Transcribe the profile of wheelchair basketball player Cobi Crispin below in full, without changing a single word or mark.

_READING TEXT_:
=== Section Start ===
Personal information
- Born: 22 December 1988 (age 37)

Sport
- Country: Australia
- Sport: Wheelchair basketball
- Disability class: 4.0
- Event: Women's team
- College team: University of Alabama
- Team: Minecraft Comets
- Coached by: David Gould

Achievements and titles
- Paralympic finals: 2008 Summer Paralympics 2012 Summer Paralympics

Medal record
Wheelchair basketball
Paralympic Games
| Bronze medal – third place | 2008 Beijing | Women's wheelchair basketball |
| Silver medal – second place | 2012 London | Women's Wheelchair basketball |
U25 Women's World Championships
| Silver medal – second place | 2011 St Catharines | Women's wheelchair basketball |

= Cobi Crispin =

Australian wheelchair basketball player (born 1988)

Cobi Crispin (born 22 December 1988) is a 4 point wheelchair basketball forward from Western Australia. She began playing wheelchair basketball in 2003 when she was 17 years old. The Victorian Institute of Sport and Direct Athlete Support (DAS) program have provided assistance to enable her to play. She played club basketball in the Women's National Wheelchair Basketball League (WNWBL) for the Victorian Dandenong Rangers in 2012 after having previously played for the Western Stars. In 2015 she began playing for the Minecraft Comets. She played for the University of Alabama in the United States in 2013–15.
=== Section End ===
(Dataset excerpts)
=== Section Start ===
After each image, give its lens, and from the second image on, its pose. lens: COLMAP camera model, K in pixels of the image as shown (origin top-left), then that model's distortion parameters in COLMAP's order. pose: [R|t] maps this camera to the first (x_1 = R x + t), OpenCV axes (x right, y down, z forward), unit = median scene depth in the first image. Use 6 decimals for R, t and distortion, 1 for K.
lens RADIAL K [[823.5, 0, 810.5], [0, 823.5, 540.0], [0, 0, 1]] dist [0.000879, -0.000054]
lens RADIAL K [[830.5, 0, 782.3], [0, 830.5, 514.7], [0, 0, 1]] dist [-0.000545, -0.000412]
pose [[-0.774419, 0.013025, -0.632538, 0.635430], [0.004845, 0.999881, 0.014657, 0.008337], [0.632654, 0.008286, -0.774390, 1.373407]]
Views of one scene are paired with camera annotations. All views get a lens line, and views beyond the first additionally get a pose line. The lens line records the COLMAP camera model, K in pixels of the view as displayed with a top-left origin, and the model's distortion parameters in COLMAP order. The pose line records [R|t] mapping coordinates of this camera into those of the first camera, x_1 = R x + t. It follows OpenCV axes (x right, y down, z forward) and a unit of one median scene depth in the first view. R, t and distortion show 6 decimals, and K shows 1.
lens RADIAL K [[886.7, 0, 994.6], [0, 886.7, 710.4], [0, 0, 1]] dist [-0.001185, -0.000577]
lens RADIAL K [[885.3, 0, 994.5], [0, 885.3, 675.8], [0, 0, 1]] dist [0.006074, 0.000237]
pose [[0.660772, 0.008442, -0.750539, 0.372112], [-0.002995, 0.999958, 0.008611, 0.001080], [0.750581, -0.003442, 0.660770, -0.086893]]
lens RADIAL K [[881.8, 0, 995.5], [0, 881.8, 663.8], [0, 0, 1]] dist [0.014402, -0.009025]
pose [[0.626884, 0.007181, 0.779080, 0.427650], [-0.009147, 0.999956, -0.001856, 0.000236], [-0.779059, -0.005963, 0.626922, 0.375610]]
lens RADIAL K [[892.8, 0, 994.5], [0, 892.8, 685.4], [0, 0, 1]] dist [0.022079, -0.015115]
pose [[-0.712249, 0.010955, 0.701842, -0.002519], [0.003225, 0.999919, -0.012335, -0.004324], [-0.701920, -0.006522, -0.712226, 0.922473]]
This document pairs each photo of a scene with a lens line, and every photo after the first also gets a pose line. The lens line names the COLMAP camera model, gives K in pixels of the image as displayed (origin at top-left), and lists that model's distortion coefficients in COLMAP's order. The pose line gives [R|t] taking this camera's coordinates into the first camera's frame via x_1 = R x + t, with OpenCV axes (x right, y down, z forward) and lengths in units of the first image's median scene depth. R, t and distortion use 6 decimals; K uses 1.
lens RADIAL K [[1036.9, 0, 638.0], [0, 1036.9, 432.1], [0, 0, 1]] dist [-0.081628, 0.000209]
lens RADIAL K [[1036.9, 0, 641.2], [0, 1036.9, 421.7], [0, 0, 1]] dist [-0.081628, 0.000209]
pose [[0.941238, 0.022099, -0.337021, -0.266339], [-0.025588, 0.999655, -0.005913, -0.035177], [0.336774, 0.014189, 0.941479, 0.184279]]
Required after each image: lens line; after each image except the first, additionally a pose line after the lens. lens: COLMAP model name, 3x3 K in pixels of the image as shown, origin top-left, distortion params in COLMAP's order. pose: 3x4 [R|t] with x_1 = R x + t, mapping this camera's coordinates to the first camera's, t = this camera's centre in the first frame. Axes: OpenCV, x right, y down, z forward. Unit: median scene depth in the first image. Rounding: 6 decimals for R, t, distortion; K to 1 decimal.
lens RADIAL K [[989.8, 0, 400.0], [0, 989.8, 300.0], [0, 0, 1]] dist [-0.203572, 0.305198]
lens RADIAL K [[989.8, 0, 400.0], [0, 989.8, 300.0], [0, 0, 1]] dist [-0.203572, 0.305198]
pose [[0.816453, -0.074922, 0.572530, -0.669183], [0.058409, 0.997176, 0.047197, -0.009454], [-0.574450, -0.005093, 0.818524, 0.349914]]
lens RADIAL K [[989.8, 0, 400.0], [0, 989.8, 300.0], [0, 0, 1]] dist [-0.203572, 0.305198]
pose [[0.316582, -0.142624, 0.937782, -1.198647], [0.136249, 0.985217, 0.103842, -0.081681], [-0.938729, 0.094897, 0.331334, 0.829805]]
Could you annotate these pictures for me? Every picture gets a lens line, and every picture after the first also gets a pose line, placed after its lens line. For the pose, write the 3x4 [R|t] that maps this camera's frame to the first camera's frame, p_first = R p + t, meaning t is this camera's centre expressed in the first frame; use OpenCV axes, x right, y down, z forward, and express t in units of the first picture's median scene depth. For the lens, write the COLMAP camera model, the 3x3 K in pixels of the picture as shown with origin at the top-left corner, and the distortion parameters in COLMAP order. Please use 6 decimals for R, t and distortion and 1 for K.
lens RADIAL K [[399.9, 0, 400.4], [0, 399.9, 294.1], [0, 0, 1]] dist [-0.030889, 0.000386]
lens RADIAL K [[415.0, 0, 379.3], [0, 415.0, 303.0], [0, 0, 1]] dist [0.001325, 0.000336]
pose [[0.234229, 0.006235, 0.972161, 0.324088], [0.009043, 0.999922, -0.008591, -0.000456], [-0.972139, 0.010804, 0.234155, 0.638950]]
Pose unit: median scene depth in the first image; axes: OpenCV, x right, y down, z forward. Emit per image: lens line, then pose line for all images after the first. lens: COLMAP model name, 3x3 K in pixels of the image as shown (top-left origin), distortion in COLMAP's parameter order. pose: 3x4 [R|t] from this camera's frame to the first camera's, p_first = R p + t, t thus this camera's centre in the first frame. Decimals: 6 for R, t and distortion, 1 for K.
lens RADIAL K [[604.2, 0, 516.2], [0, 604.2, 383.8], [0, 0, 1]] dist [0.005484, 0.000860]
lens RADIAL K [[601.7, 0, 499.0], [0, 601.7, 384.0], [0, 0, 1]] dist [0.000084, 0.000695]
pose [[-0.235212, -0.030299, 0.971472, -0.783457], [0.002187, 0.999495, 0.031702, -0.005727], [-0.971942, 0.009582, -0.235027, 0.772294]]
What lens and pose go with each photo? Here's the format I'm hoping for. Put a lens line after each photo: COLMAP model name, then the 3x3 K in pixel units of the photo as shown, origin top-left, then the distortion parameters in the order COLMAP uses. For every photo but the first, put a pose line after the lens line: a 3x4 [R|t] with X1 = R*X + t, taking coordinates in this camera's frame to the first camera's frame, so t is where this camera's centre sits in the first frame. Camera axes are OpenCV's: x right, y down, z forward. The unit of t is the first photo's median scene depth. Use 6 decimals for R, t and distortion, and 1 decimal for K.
=== Section End ===
_ANSWER TO THE EXERCISE_:
Personal information
- Born: 22 December 1988 (age 37)

Sport
- Country: Australia
- Sport: Wheelchair basketball
- Disability class: 4.0
- Event: Women's team
- College team: University of Alabama
- Team: Minecraft Comets
- Coached by: David Gould

Achievements and titles
- Paralympic finals: 2008 Summer Paralympics 2012 Summer Paralympics

Medal record
Wheelchair basketball
Paralympic Games
| Bronze medal – third place | 2008 Beijing | Women's wheelchair basketball |
| Silver medal – second place | 2012 London | Women's Wheelchair basketball |
U25 Women's World Championships
| Silver medal – second place | 2011 St Catharines | Women's wheelchair basketball |

= Cobi Crispin =

Australian wheelchair basketball player (born 1988)

Cobi Crispin (born 22 December 1988) is a 4 point wheelchair basketball forward from Western Australia. She began playing wheelchair basketball in 2003 when she was 17 years old. The Victorian Institute of Sport and Direct Athlete Support (DAS) program have provided assistance to enable her to play. She played club basketball in the Women's National Wheelchair Basketball League (WNWBL) for the Victorian Dandenong Rangers in 2012 after having previously played for the Western Stars. In 2015 she began playing for the Minecraft Comets. She played for the University of Alabama in the United States in 2013–15.